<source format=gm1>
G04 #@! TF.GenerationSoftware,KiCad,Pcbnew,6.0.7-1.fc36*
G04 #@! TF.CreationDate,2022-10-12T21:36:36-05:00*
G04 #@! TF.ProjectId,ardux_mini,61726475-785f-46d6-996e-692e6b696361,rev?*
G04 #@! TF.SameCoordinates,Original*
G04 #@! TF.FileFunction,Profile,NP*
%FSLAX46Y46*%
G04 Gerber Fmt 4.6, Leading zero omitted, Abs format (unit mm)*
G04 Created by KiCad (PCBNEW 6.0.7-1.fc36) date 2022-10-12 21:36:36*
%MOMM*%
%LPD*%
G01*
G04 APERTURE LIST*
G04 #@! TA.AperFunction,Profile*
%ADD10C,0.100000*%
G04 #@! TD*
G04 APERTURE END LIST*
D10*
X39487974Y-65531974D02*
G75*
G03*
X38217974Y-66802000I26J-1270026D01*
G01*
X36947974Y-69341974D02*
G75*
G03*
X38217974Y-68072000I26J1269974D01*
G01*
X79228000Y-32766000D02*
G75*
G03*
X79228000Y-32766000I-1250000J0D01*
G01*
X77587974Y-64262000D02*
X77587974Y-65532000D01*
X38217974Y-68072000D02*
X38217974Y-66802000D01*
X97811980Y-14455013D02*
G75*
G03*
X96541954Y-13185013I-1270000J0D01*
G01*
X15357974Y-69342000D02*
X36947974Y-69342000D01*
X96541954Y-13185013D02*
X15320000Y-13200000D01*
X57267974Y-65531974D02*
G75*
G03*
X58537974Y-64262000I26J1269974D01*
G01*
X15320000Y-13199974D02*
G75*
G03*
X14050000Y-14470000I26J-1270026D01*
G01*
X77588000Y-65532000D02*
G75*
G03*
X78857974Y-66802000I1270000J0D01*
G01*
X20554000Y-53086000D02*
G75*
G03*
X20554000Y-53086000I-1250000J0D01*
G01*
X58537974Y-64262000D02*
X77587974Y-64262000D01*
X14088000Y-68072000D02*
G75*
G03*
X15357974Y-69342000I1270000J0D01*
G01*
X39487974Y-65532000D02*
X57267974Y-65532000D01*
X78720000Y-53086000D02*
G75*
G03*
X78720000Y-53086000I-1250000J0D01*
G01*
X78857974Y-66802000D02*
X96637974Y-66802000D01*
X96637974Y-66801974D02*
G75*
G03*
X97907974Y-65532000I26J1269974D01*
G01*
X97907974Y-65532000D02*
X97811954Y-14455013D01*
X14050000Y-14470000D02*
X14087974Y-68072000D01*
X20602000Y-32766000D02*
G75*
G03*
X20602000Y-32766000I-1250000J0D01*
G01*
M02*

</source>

※

Exercise requirements - Output the full listing above once again, verbatim.

The answer -
<source format=gm1>
G04 #@! TF.GenerationSoftware,KiCad,Pcbnew,6.0.7-1.fc36*
G04 #@! TF.CreationDate,2022-10-12T21:36:36-05:00*
G04 #@! TF.ProjectId,ardux_mini,61726475-785f-46d6-996e-692e6b696361,rev?*
G04 #@! TF.SameCoordinates,Original*
G04 #@! TF.FileFunction,Profile,NP*
%FSLAX46Y46*%
G04 Gerber Fmt 4.6, Leading zero omitted, Abs format (unit mm)*
G04 Created by KiCad (PCBNEW 6.0.7-1.fc36) date 2022-10-12 21:36:36*
%MOMM*%
%LPD*%
G01*
G04 APERTURE LIST*
G04 #@! TA.AperFunction,Profile*
%ADD10C,0.100000*%
G04 #@! TD*
G04 APERTURE END LIST*
D10*
X39487974Y-65531974D02*
G75*
G03*
X38217974Y-66802000I26J-1270026D01*
G01*
X36947974Y-69341974D02*
G75*
G03*
X38217974Y-68072000I26J1269974D01*
G01*
X79228000Y-32766000D02*
G75*
G03*
X79228000Y-32766000I-1250000J0D01*
G01*
X77587974Y-64262000D02*
X77587974Y-65532000D01*
X38217974Y-68072000D02*
X38217974Y-66802000D01*
X97811980Y-14455013D02*
G75*
G03*
X96541954Y-13185013I-1270000J0D01*
G01*
X15357974Y-69342000D02*
X36947974Y-69342000D01*
X96541954Y-13185013D02*
X15320000Y-13200000D01*
X57267974Y-65531974D02*
G75*
G03*
X58537974Y-64262000I26J1269974D01*
G01*
X15320000Y-13199974D02*
G75*
G03*
X14050000Y-14470000I26J-1270026D01*
G01*
X77588000Y-65532000D02*
G75*
G03*
X78857974Y-66802000I1270000J0D01*
G01*
X20554000Y-53086000D02*
G75*
G03*
X20554000Y-53086000I-1250000J0D01*
G01*
X58537974Y-64262000D02*
X77587974Y-64262000D01*
X14088000Y-68072000D02*
G75*
G03*
X15357974Y-69342000I1270000J0D01*
G01*
X39487974Y-65532000D02*
X57267974Y-65532000D01*
X78720000Y-53086000D02*
G75*
G03*
X78720000Y-53086000I-1250000J0D01*
G01*
X78857974Y-66802000D02*
X96637974Y-66802000D01*
X96637974Y-66801974D02*
G75*
G03*
X97907974Y-65532000I26J1269974D01*
G01*
X97907974Y-65532000D02*
X97811954Y-14455013D01*
X14050000Y-14470000D02*
X14087974Y-68072000D01*
X20602000Y-32766000D02*
G75*
G03*
X20602000Y-32766000I-1250000J0D01*
G01*
M02*

</source>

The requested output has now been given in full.